Bringing it all together: Mini “inspired” workflow
Given your interests, here is a small workflow you could try to see how Claude-Flow fits you:
-
Create a new project folder, e.g.,
shopify-credit-plugin. -
npx claude-flow@alpha init --forceinside that folder. -
Store some baseline memory:
claude-flow memory store project/overview "Shopify credit plugin integrating Yamato shipping and B2B companies" --namespace project -
Spawn a swarm task:
claude-flow orchestrate "Design architecture for Shopify credit plugin with Redis-cache, Bull Queue for job scheduling, multi-tenant B2B support, Yamato shipping integration" --agents 4 --parallelThe four agents could be: architect, coder, tester, devops.
-
After code scaffolded, spawn GitHub review swarm:
claude-flow swarm init --topology mesh --agents 3 claude-flow swarm spawn pr-manager "Review PR for security and caching logic" --repo yourorg/shopify-credit-plugin --pr 42 -
After implementation, store architectural decisions:
claude-flow memory store architecture/decisions "Used Redis pub/sub pattern with Bull queue to decouple job submission from processing" --namespace project -
Later, when you start another plugin or feature, you can query:
claude-flow memory query "Redis pub/sub Bull queue pattern" --namespace project --reasoningbankTo reuse what you learned.
✅ 7. Quick checklist
- [ ] Node.js 18+ installed
- [ ] Claude Code globally installed
- [ ] Claude-Flow installed (via
npxor global) - [ ] Initialized a project (
init) - [ ] Spawned a swarm task (architecture / code / test)
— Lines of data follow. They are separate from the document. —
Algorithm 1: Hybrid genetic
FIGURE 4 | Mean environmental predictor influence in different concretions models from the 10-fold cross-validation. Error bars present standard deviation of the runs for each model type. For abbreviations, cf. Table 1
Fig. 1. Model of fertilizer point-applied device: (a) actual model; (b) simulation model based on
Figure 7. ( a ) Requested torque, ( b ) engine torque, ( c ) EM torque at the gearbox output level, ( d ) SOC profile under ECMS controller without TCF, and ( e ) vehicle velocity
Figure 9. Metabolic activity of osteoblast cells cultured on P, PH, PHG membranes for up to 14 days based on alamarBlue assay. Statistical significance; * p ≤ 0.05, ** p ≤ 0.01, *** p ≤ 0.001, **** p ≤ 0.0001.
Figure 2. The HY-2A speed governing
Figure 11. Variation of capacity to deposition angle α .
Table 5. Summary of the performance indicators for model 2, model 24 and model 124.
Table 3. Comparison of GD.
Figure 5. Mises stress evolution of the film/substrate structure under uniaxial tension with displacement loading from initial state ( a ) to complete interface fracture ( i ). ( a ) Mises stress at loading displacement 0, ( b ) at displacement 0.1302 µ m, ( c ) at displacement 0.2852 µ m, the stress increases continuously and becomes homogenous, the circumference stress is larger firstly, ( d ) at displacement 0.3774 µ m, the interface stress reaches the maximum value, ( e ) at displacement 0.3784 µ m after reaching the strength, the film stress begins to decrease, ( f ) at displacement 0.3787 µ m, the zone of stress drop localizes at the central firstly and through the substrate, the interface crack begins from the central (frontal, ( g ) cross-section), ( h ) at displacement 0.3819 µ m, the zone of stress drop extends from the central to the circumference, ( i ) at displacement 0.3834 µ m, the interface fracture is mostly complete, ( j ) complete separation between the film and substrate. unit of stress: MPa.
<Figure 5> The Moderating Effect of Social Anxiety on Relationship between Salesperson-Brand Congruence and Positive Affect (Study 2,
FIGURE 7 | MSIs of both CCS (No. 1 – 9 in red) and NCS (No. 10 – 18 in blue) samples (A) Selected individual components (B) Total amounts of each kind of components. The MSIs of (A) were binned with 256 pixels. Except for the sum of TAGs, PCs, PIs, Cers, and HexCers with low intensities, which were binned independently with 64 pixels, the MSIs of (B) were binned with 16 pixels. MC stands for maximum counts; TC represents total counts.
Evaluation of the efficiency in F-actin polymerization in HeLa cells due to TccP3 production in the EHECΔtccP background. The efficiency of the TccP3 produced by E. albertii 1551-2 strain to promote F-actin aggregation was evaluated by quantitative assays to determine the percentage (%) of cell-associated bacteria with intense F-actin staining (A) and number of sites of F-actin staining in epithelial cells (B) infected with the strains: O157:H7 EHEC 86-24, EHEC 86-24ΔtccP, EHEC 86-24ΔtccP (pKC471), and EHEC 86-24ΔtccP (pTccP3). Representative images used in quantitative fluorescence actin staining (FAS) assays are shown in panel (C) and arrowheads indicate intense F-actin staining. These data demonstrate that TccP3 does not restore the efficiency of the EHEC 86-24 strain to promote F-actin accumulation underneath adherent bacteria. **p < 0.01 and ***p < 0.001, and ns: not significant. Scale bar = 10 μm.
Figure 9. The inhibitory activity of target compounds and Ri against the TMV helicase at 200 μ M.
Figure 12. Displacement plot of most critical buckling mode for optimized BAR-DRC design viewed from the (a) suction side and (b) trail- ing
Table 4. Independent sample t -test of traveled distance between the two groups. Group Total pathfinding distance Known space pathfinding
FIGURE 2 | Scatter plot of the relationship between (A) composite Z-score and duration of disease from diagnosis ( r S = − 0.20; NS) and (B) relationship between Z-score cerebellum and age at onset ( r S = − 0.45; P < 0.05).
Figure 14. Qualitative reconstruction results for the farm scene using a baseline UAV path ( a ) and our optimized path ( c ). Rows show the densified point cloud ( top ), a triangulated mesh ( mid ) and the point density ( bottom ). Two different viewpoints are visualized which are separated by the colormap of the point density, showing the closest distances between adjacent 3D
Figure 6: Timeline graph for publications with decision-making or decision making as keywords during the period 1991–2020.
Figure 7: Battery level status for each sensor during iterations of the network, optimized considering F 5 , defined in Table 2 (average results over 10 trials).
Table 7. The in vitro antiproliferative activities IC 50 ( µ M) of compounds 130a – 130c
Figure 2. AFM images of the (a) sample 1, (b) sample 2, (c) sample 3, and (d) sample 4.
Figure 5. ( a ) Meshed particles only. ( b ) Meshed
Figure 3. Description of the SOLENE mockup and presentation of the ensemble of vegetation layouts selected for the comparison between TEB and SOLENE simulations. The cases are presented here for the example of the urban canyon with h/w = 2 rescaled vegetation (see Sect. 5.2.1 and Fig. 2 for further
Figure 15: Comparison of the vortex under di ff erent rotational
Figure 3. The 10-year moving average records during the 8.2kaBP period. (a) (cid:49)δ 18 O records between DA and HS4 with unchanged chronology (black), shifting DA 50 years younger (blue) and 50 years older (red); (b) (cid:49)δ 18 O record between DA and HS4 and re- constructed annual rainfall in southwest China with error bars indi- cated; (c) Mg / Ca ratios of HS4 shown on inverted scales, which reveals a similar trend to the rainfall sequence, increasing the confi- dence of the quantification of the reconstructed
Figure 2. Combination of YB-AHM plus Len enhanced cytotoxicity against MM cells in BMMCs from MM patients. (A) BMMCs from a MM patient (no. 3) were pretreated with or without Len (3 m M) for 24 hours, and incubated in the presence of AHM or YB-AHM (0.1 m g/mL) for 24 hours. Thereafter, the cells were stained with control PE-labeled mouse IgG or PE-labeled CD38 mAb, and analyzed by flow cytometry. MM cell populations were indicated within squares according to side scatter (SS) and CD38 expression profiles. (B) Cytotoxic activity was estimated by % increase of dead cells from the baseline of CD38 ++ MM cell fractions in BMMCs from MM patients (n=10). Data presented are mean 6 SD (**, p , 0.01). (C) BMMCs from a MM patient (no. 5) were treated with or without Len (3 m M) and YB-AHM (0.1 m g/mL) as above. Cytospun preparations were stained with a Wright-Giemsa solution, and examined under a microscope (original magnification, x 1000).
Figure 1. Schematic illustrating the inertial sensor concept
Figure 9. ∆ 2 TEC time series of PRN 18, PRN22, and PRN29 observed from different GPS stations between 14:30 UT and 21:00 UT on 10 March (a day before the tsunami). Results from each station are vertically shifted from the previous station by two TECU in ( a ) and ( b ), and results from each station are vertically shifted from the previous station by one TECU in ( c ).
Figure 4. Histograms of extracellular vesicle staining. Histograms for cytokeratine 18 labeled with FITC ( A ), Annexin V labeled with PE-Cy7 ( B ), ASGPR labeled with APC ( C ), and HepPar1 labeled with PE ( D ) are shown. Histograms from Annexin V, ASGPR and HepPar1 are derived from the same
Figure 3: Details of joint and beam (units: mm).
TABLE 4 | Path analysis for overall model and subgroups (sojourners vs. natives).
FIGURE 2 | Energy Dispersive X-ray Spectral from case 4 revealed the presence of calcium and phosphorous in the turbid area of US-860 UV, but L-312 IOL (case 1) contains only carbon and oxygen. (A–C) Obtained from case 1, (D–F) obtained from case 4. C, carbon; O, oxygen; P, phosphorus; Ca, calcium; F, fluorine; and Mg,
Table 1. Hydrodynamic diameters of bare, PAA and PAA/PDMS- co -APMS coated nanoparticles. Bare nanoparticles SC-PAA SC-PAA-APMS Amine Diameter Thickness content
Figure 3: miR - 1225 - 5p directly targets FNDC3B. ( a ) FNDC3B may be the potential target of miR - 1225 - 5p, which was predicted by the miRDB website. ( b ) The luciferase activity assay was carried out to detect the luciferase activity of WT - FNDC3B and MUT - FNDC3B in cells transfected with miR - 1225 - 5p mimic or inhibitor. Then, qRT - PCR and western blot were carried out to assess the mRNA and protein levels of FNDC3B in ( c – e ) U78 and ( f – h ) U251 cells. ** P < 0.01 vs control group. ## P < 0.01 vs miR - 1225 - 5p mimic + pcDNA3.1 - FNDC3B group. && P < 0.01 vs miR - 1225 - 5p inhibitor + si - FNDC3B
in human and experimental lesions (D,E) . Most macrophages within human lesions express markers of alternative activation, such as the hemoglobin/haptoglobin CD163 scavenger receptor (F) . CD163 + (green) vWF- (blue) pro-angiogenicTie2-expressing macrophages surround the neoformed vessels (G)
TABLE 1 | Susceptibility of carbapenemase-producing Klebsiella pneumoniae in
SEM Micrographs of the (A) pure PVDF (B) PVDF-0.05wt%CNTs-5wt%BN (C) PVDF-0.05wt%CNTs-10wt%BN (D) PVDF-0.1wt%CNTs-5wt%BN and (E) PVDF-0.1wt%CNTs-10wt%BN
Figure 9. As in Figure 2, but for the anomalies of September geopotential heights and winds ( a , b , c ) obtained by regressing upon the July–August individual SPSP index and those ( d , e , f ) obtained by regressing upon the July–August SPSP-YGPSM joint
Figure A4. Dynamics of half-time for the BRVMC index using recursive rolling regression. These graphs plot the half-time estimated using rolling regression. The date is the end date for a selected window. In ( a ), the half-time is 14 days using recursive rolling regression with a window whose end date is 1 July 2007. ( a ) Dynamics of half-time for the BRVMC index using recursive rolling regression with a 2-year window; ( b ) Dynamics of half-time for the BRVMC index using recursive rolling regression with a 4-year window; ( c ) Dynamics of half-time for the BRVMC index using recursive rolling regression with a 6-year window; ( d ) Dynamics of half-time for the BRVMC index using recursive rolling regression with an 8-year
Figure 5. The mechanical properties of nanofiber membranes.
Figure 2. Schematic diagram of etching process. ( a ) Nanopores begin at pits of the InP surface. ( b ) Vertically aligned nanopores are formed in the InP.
- [ ] Used memory store/query for context
- [ ] Integrated GitHub analysis/review for your repo
🚀 8. Why this matters for you
Given your work:
- Multi-agent systems & workflows: Claude-Flow gives you a framework for that (spawn many agents, orchestrate tasks).
- RAG/memory: The memory system aligns with your retrieval-augmented generation work.
- Developer pipeline: Your focus on Shopify, Node/Bull/Redis etc fits well with the architecture-first style of Claude-Flow.
- GitHub & automation: You’re building tools for PR automation — Claude-Flow already supports GitHub agents, hooks etc.